Claude.ai down
Outage characteristics
- Some users report Claude.ai and certain models (e.g., Opus 4.6, especially 1M context) returning consistent 500 errors; others say everything works, particularly via API or different models (e.g., Sonnet 4.5/4.6).
- Several note the issue appears model-specific and more visible on claude.ai than via API/CLI.
- Duration seems short for many (5–10 minutes), but there’s frustration that such incidents are now frequent, especially around US West Coast mornings; some call it a “Monday morning ritual.”
- Status page lag and classification are criticized: users see clear outages or mosaics of incidents while the page still claims “all systems operational” or misses shorter degradations.
Reliability and “number of nines”
- Multiple comments mock Anthropic’s uptime as “a single 9” (90‑something percent) instead of typical multi‑nine targets.
- Some argue that building businesses atop LLM APIs with 0–2 “nines” is risky and operationally painful.
- Others say this is what product–market fit looks like: users keep paying and relying on the tool despite downtime.
Status pages, SaaS, and infrastructure
- Discussion of why status pages are often outsourced: they must stay up under spike traffic when the main service is down.
- Some say status-page SaaS is one of the few SaaS categories that clearly makes sense; others argue hosting a static, externally served page is simple enough.
- This is used as a counterpoint to claims that “SaaS is dead due to AI”: functionality is easy; reliability, ops, and edge cases are what you pay for.
Dependence on AI tools
- Many admit outages briefly halt or slow their work; some simply switch to other providers (Codex, GPT-based tools, other LLMs) or do tasks manually.
- There’s concern that developers and teams may be “deskilling,” becoming unable to function efficiently without AI assistants.
- Others insist AI is just a productivity tool; they can still code manually, but expectations have shifted (one person now doing “an entire team’s” work).
Business risk and platform dependence
- Several compare this to 2010s “programmable web” and cloud lessons: building businesses tightly coupled to third‑party APIs (Twitter, Facebook, etc.) often ended badly when terms or reliability changed.
- Some argue dependence can still be rational if cost savings (e.g., firing half the staff, automating with AI) outweigh downtime losses.

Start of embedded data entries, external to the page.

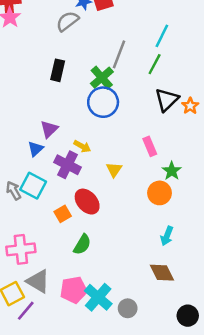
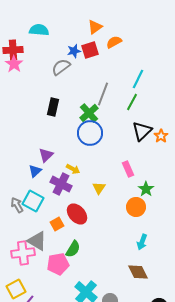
gray triangle: (38, 281) -> (37, 241), moved
pink pentagon: (74, 290) -> (58, 264), moved

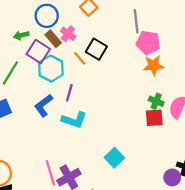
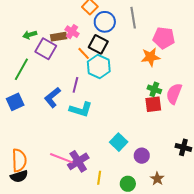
blue circle: (47, 16) -> (105, 22), moved
brown rectangle: (53, 39) -> (59, 37), turned -56
pink pentagon: (148, 43) -> (164, 38), moved
cyan hexagon: (51, 69) -> (99, 66), moved
pink line: (50, 173) -> (61, 158), turned -50
purple circle: (172, 177) -> (142, 156), moved

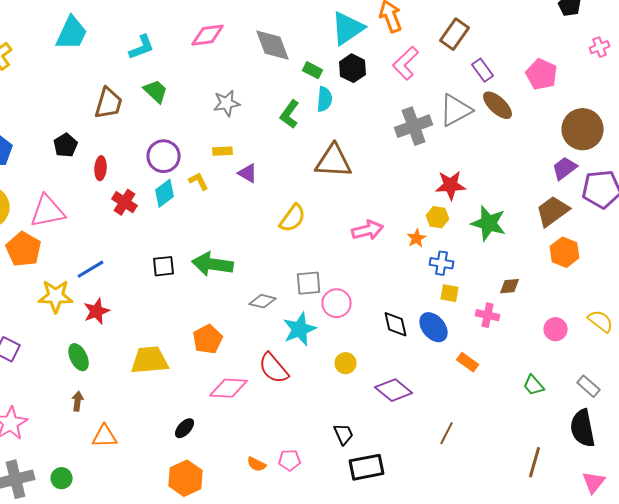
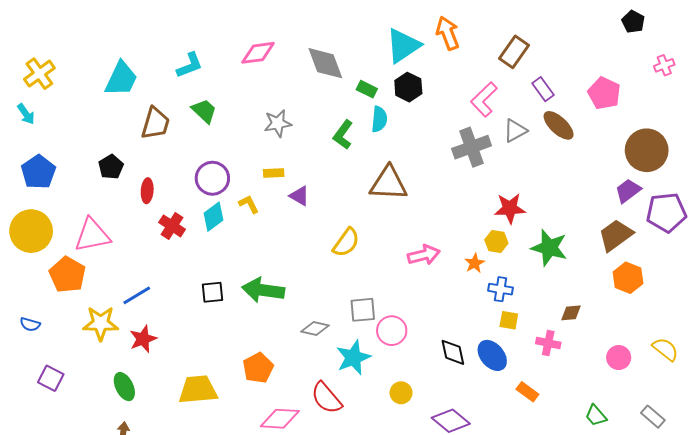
cyan trapezoid: (72, 33) -> (121, 79), moved
pink L-shape: (406, 63) -> (484, 99), moved
gray triangle: (456, 110) -> (515, 131), size x0.7

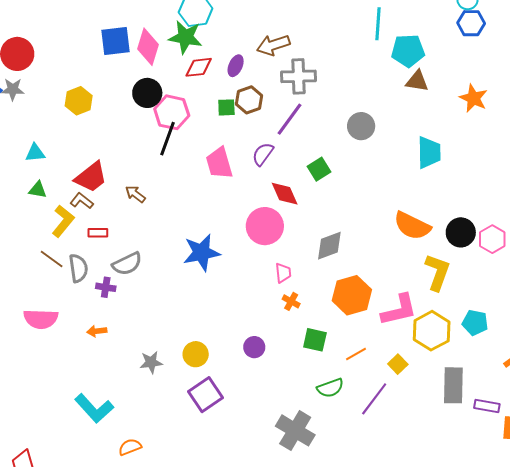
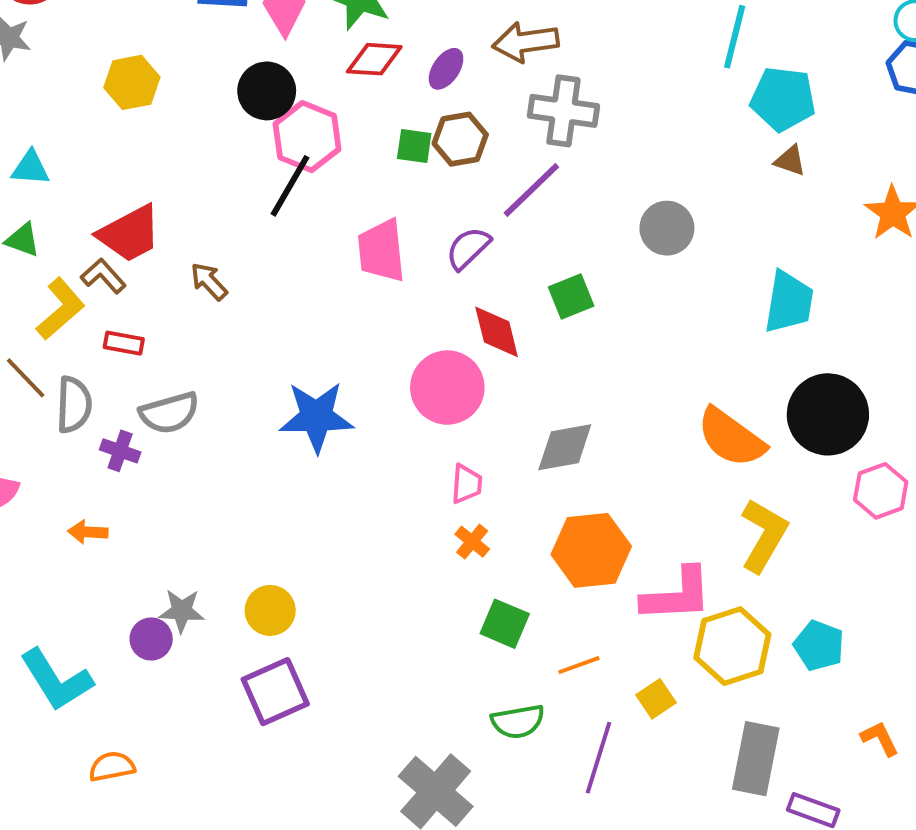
brown triangle: (417, 81) -> (790, 161), size x0.7
black circle: (461, 232) -> (828, 414), moved, size x1.4
purple circle: (254, 347) -> (151, 639), moved
purple line: (374, 399) -> (599, 758), turned -30

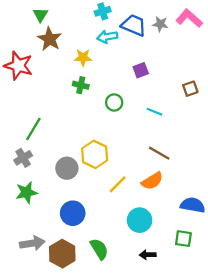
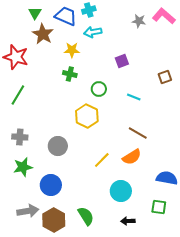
blue trapezoid: (134, 25) -> (66, 16), moved
green line: (33, 129) -> (18, 95), moved
yellow hexagon: (95, 154) -> (87, 116), moved
gray cross: (23, 158) -> (20, 137), turned 35
blue circle: (73, 213) -> (51, 185), moved

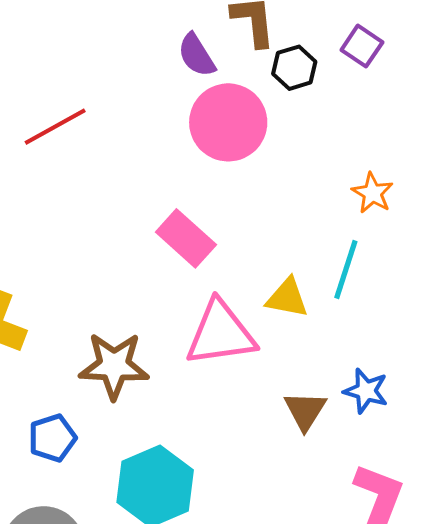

- Others highlight competitive risk: being down when a shared provider fails can push customers to competitors that run differently.
Open models and self‑hosting
- A few report success moving off cloud AI to self‑hosted open models on rented GPUs, claiming faster, cheaper, and more controllable workflows.
- Others push back that open models still lag frontier models so much that they can be slower in practice due to lower quality and more iterations.
- There is cautious optimism that improving open‑weight models could mitigate dependency on a small set of frontier‑model providers, though operational downtime will remain challenging at frontier scales.
User sentiment toward Anthropic/Claude and Mythos
- Mix of affection and frustration: people like Claude’s capabilities and context window but are annoyed by repeated outages and perceived poor uptime for a “flagship AI company.”
- Some praise Anthropic’s relative honesty in reporting issues; others call them one of the least transparent providers, claiming many degradations never show up on the status page.
- Mythos, Anthropic’s internal tool, is a frequent target of jokes: suggestions that it “went too hard” and broke things, or that if it can “fix all bugs,” what’s left to bring the service down.